矩形筒状の互換用アタッチメント303の中心孔には、吸振材302を介して市販品の小型空冷ファン301が取り付けられている。
小型空冷ファン301は、空冷ファン装置300によって冷却される機器(例えば、パーソナルコンピュータ、ラックマウント型ストレージサーバなど)に搭載されたHDD(図示略)に加わる振動の振動源となる。
そして、小型空冷ファン301が発生する振動の周波数および振動強度が、HDDの安定動作を阻害する振動の周波数および振動強度となることがある。
そこで、第1実施形態の耐振動性能測定装置10を用いて測定したHDDの安定動作を阻害する振動の周波数(HDDの苦手周波数)および振動強度(HDDの苦手振動強度)が確実に吸収できるように、吸振材302の材質および寸法を選定しておく。
その結果、小型空冷ファン301が振動を発生したとしても,その振動は吸振材302によって吸収されて互換用アタッチメント303には伝搬されないため、互換用アタッチメント303は振動せず、空冷ファン装置300は振動を発生しないことになる。
従って、空冷ファンが発生する振動によってHDDの安定動作が阻害されている機器から空冷ファンを取り外し、空冷ファン装置300を代わりに取り付けることにより、HDDを安定動作させることができる。
尚、互換用アタッチメント303の寸法形状は、市販品のHDDに合わせて適宜設定すればよい。
[構成例5−2]
図5(B)に示す空冷ファン装置310は、マウント部分である四隅に吸振材304が取り付けられている。
吸振材304の材質および寸法は、構成例5−1の吸振材302と同じく、第1実施形態の耐振動性能測定装置10を用いて測定したHDDの安定動作を阻害する振動の周波数および振動強度が確実に吸収できるように選定しておく。
その結果、構成例5−2においても、構成例5−1と同様の作用・効果が得られる。
<第6実施形態>
図6(A)(B)はそれぞれ、第6実施形態のHDDの取付構造の具体的な概略構成を示す説明図である。
[構成例6−1]
図6(A)に示すHDDの取付構造では、HDD41のケース401を機器(例えば、パーソナルコンピュータ、ラックマウント型ストレージサーバなど)のシャーシ402に取り付けるために、シャーシ402に取付固定されたL字型部材403と、L字型部材403をケース401に取り付けるためのボルト404とが用いられている。
そして、ボルト404の軸は、吸振材405を介してL字型部材403の取付孔に挿通されている。
また、ボルト404の軸の先端部は、ケース401に螺合されて固定されている。
吸振材405の材質および寸法は、第1実施形態の耐振動性能測定装置10を用いて測定したHDD41の安定動作を阻害する振動の周波数(HDD41の苦手周波数)および振動強度(HDD41の苦手振動強度)が確実に吸収できるように選定しておく。
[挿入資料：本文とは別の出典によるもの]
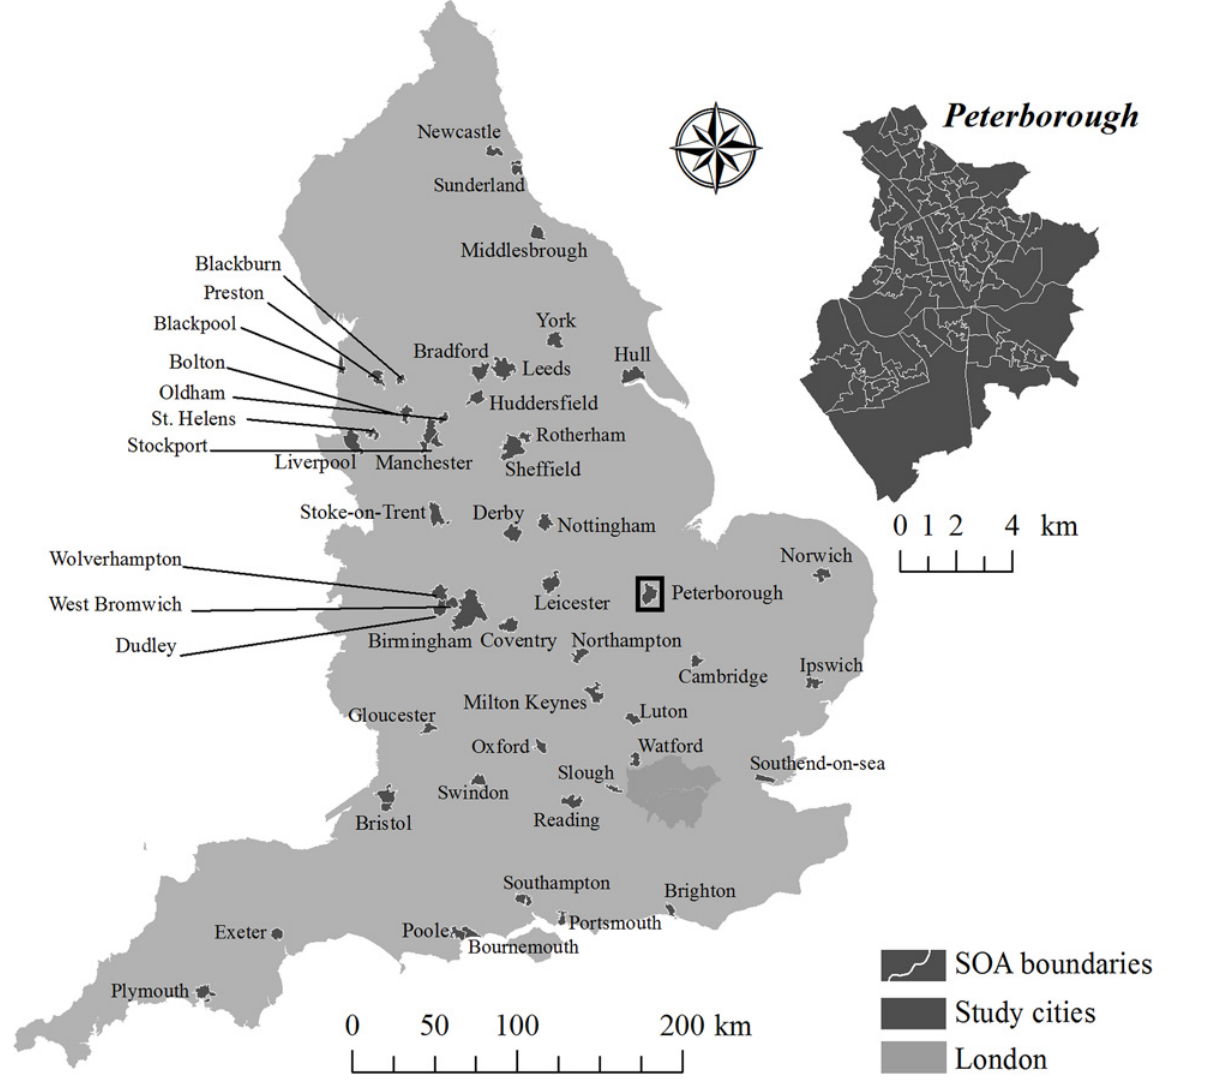
Fig 1. Cities included in the study. The inset of Peterborough shows the construction of the city boundaries through aggregation of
その結果、ケース401がシャーシ402に対して吸振材405によりフローティングマウントされ、シャーシ402から伝搬された振動によりHDD41の安定動作が阻害されるのを確実に防止可能になり、第1実施形態の前記[2]の作用・効果が得られる。
[構成例6−2]
図6(B)に示すHDDの取付構造では、HDD41のケース401を機器のシャーシ402に取り付けるために、シャーシ402に取付固定されたL字型部材403と、L字型部材403をケース401に取り付けるためのボルト404と、ボルト404に螺合されるナット406とが用いられている。
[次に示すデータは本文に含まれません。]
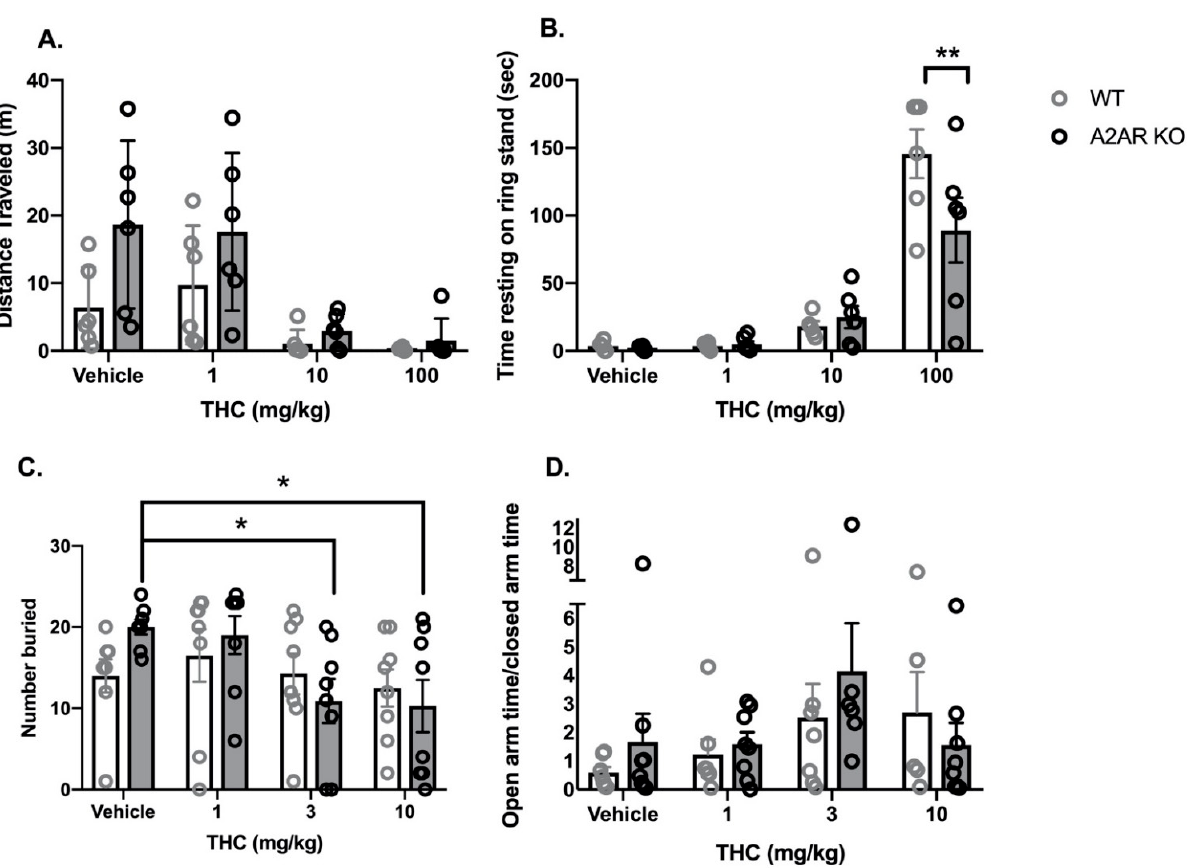
Figure 1. Comparison of some behavioral effects of THC in wild type (WT, open bars and gray symbols) and A2AR null (A2AR-KO, closed bars and black symbols) mice. ( A ) Effects of THC on locomotor activity in an open field. Mice were placed into a circular field for 15 min, and the distance moved was determined. ( B ) Effects of THC on cataleptic behavior in the ring stand assay. Sidak’s multiple comparison test was used to compare all groups to each other. ( C ) Effects of THC on the number of marbles buried. Dunnett’s multiple comparison test was used to compare each drug group to the vehicle control. ( D ) Effects of THC on the ratio of time spent in the open and closed arms of the EPM. A total of 8 mice were removed from this analysis because they entered the open arm and became immobile (1 mouse each from the WT/vehicle, WT/1 mg/kg, WT/3 mg/kg groups; 3 from the WT/10 mg/kg group and 2 from the KO/3 mg/kg group). Bars represent the mean, and vertical lines are the standard error of the mean. * p < 0.05 and ** p < 0.01.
そして、ボルト404の軸とL字型部材403およびケース401の取付孔の間と、ナット406とケース401の内周壁との間には、吸振材407が介装されている。
吸振材407の材質および寸法は、構成例6−1の吸振材405と同じく、第1実施形態の耐振動性能測定装置10を用いて測定したHDD41の安定動作を阻害する振動の周波数および振動強度が確実に吸収できるように選定しておく。
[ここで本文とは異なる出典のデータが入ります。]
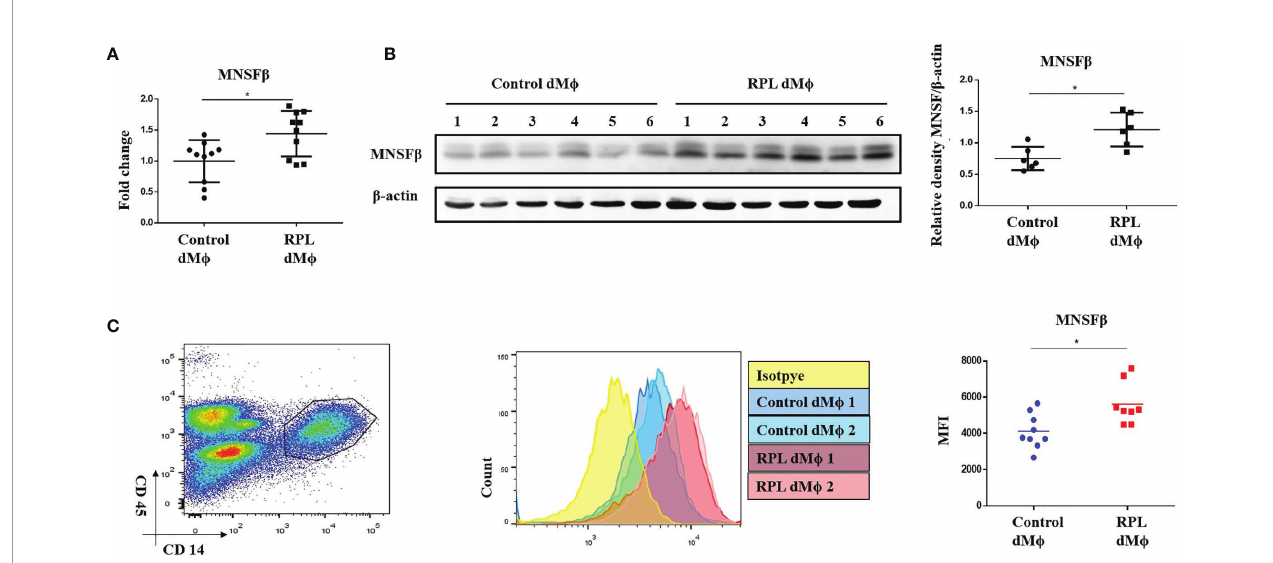
FIGURE 2 | Alteration of the MNSF b expression in human dM f from RPL patients in the fi rst trimester. (A) MNSF b mRNA expression levels in dM f from Control women ( n = 10) and RPL patients ( n = 10) as detected by real-time RT-PCR analysis (normalized to the mRNA expression of Gapdh). (B) MNSF b protein expression levels in dMf from Control women ( n = 6) and RPL patients ( n = 6) as detected by Western blotting analysis (normalized to the expression of b-actin). Left panel: Representative images of Western blotting assay; right panel: the relative density of MNSFb/b-actin. (C) MNSF b protein expression levels in dM Ф from Control women ( n = 9) and RPL patients ( n = 8) as detected by fl ow cytometry. Left panel: fl ow cytometry analysis of dM Ф with antibodies against CD45 and CD14; middle panel: representative images of the fl ow cytometry assay; right panel: the mean fl uorescence intensity (MFI) of MNSF b as detected by fl ow cytometry. (Control dM Ф : dM Ф isolated from decidual tissues of normal women in early pregnant; RPL dM Ф : dM Ф isolated from decidual tissues of RPL patients, * p <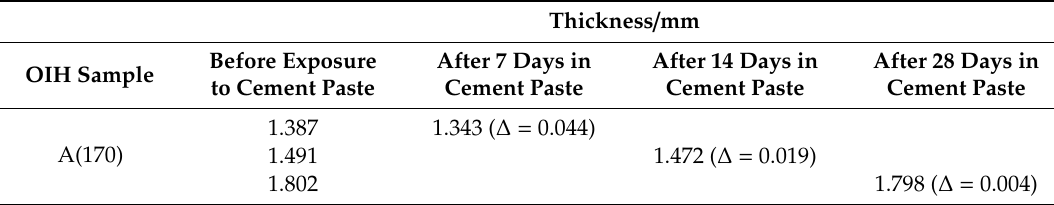
Table 3. Thickness of the OIH films measured after 7, 14, and 28 days embedded in cement paste with a w / c =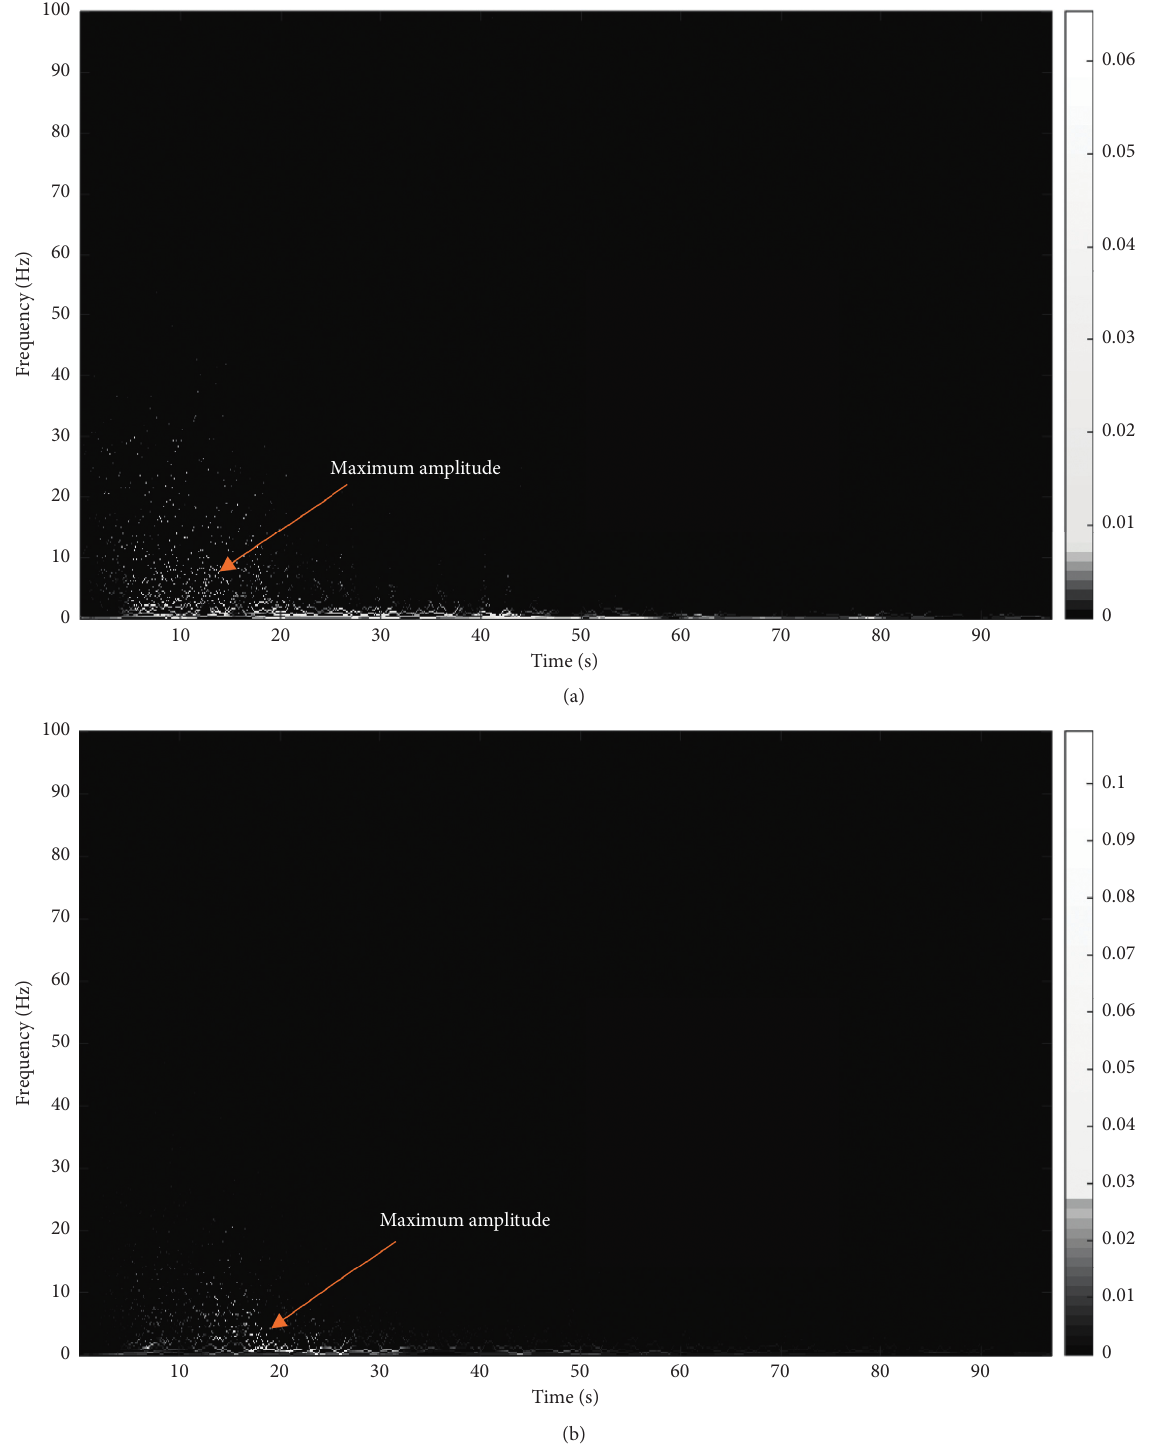
Figure 9: Hilbert–Huang spectrum for two earthquake time histories. (a) Hilbert–Huang spectrum for silt layer ( V bert–Huang spectrum for silty clay layer ( V s �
その結果、構成例6−2によれば、ケース401がシャーシ402に対して吸振材407によりフローティングマウントされ、構成例6−1と同様の作用・効果が得られる。
<別の実施形態>
[A]前記各実施形態はHDDに適用したものであるが、回転するディスク上のデータ記録媒体の表面近傍にヘッドを位置させて当該ディスクに対してデータの読み書きを行うデータ記録装置であれば、どのようなデータ記録装置にも適用できる。
[B]前記各実施形態を適宜組み合わせて実施してもよく、その場合には組み合わせた実施形態の作用・効果を合わせもたせたり、相乗効果を得ることができる。
<用語の説明>
[特許請求の範囲]および[課題を解決するための手段]に記載した構成要素と、[発明を実施するための形態]に記載した構成部材との対応関係は以下のようになっている。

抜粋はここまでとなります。